# [Aşağıdakileri Tamamlayınız]
**a)** Kaynak metne göre aşağıdaki soruları yanıtlayınız:
(i) Prof. Dr. Nihat Dipova hangi üniversitenin hangi fakültesinde ve bölümünde öğretim üyesidir?
(ii) Dipova'nın paylaşımında kullandığı başlık nedir?
(iii) Paylaşımda sözü edilen uydu görüntüsü hangi tarihlidir?
**b)** Kaynak metinde "Dr. Nihat Dipova" sözlerini içeren yerden başlayıp "tamamlanmış bildiğim kadarıyla)" sözlerinden sonra bitecek şekilde ilgili bölümü yeniden yazınız. Bu bölümde "uydu görüntüsü" ifadesini "hava fotoğrafı" ifadesiyle değiştiriniz.

# [Kaynak Metin]
'''
Memleketimiz parsel parsel pazarlanıyor. Ve maalesef bu
yıllar önce dönemin Başbakan’ı tarafından da defalarca söylenmişti. Ülkesini
pazarlamaya geldiğini söyleyen Başbakan, uçak uçak iş insanı taşıdı. Evet,
hakkını yemeyelim iyi de pazarlandı…
Elde ne kadar bakir
alan varsa çıktı. Ne tarla kaldı ne sit alanı ne orman ne sahil…
Şimdi bakın her şeyi para olarak gören anlayışın geldiği
noktaya…
Akdeniz Üniversitesi
Mühendislik Fakültesi’nde İnşaat Mühendisliği Bölümü öğretim üyesi olan Prof.
Dr. Nihat Dipova paylaştı. Hem de aylar önce…
3,5 Ay önce yapılan paylaşımda “AVLAN TARLASI” başlığını kullandı haklı olarak. Çünkü ortada bir
göl kalmamış ve kuruyan göl yatağı arazi olarak kullanıma açılmıştı…
Nasıl mı? Gelin Hoca’nın kaleminden okuyalım…
“1984 tarihli Landsat
uydu görüntüsü tarihte kalan ve unutmak istediğimiz bir gerçeği hatırlattı
bizlere. 1970'lerin sonunda (1978’de tamamlanmış bildiğim kadarıyla)
'''
# [Veri Kesiti]
'''
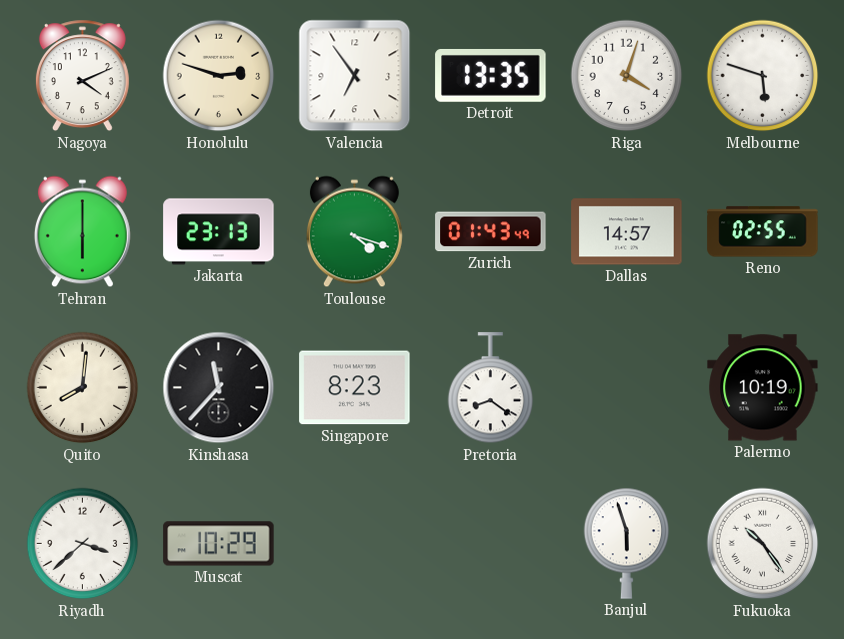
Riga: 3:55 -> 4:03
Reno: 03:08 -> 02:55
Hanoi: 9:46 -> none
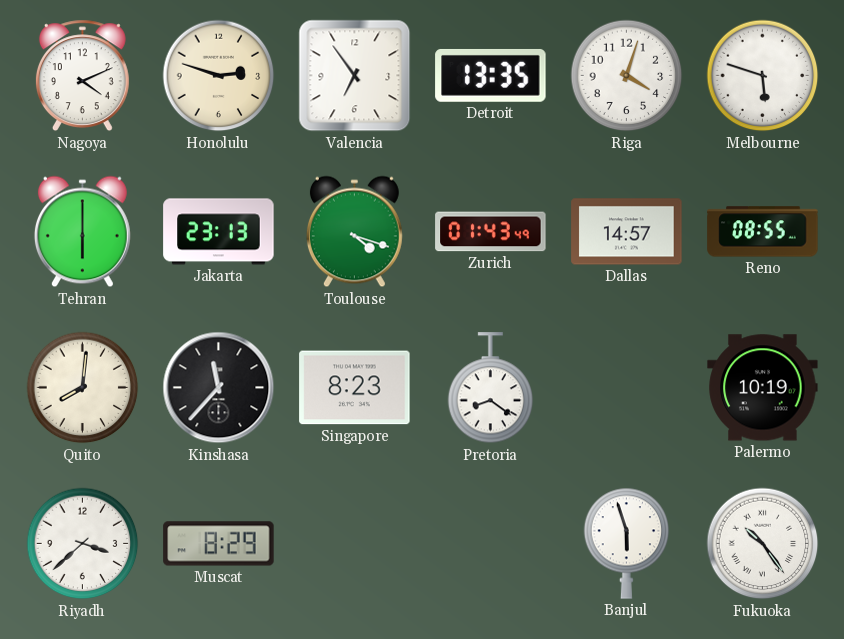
Reno: 02:55 -> 08:55
Muscat: 10:29 -> 8:29
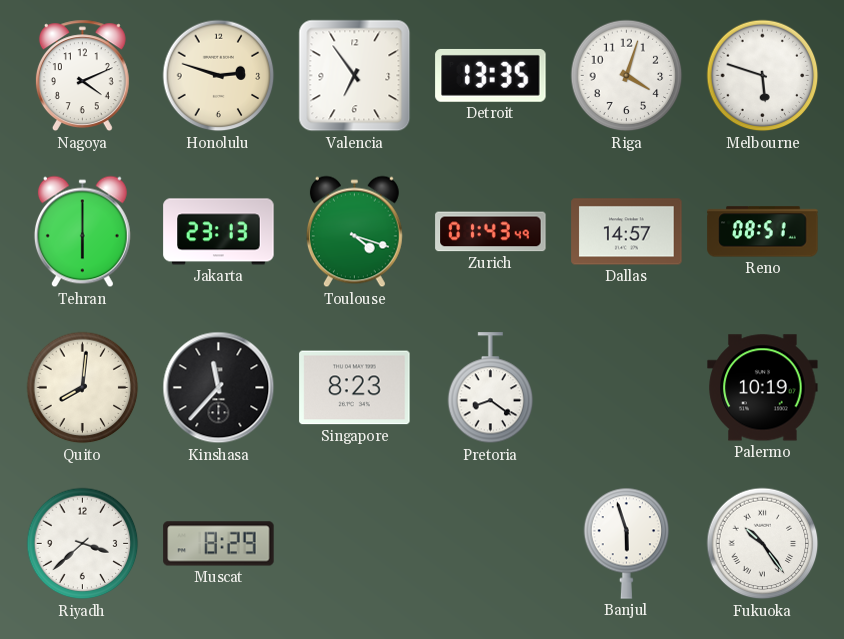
Reno: 08:55 -> 08:51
'''
# [Görev Yanıtları]
**a)**
(i) Akdeniz Üniversitesi Mühendislik Fakültesi, İnşaat Mühendisliği Bölümü
(ii) "AVLAN TARLASI"
(iii) 1984

**b)**
Dr. Nihat Dipova paylaştı. Hem de aylar önce…
3,5 Ay önce yapılan paylaşımda “AVLAN TARLASI” başlığını kullandı haklı olarak. Çünkü ortada bir
göl kalmamış ve kuruyan göl yatağı arazi olarak kullanıma açılmıştı…
Nasıl mı? Gelin Hoca’nın kaleminden okuyalım…
“1984 tarihli Landsat
hava fotoğrafı tarihte kalan ve unutmak istediğimiz bir gerçeği hatırlattı
bizlere. 1970'lerin sonunda (1978’de tamamlanmış bildiğim kadarıyla)